◆ Exercise objective ◆
The data is to be repeated exactly, with the images removed.
Top of Records for this exercise
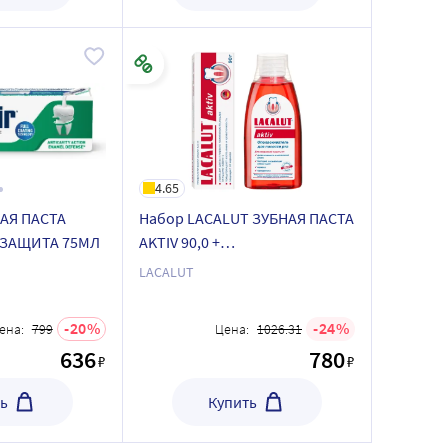
4.65
НАЯ ПАСТА
Набор LACALUT ЗУБНАЯ ПАСТА
ЗАЩИТА 75МЛ
AKTIV 90,0 +
ОПОЛАСКИВАТЕЛЬ AKTIV Д/П
LACALUT
РТА 300МЛ со скидкой
20
24
ена:
799
Цена:
1026.31
636
780
₽
₽
ь
Купить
Bottom of Records for this exercise
◆ Finished exercise ◆
4.65
НАЯ ПАСТА
Набор LACALUT ЗУБНАЯ ПАСТА
ЗАЩИТА 75МЛ
AKTIV 90,0 +
ОПОЛАСКИВАТЕЛЬ AKTIV Д/П
LACALUT
РТА 300МЛ со скидкой
20
24
ена:
799
Цена:
1026.31
636
780
₽
₽
ь
Купить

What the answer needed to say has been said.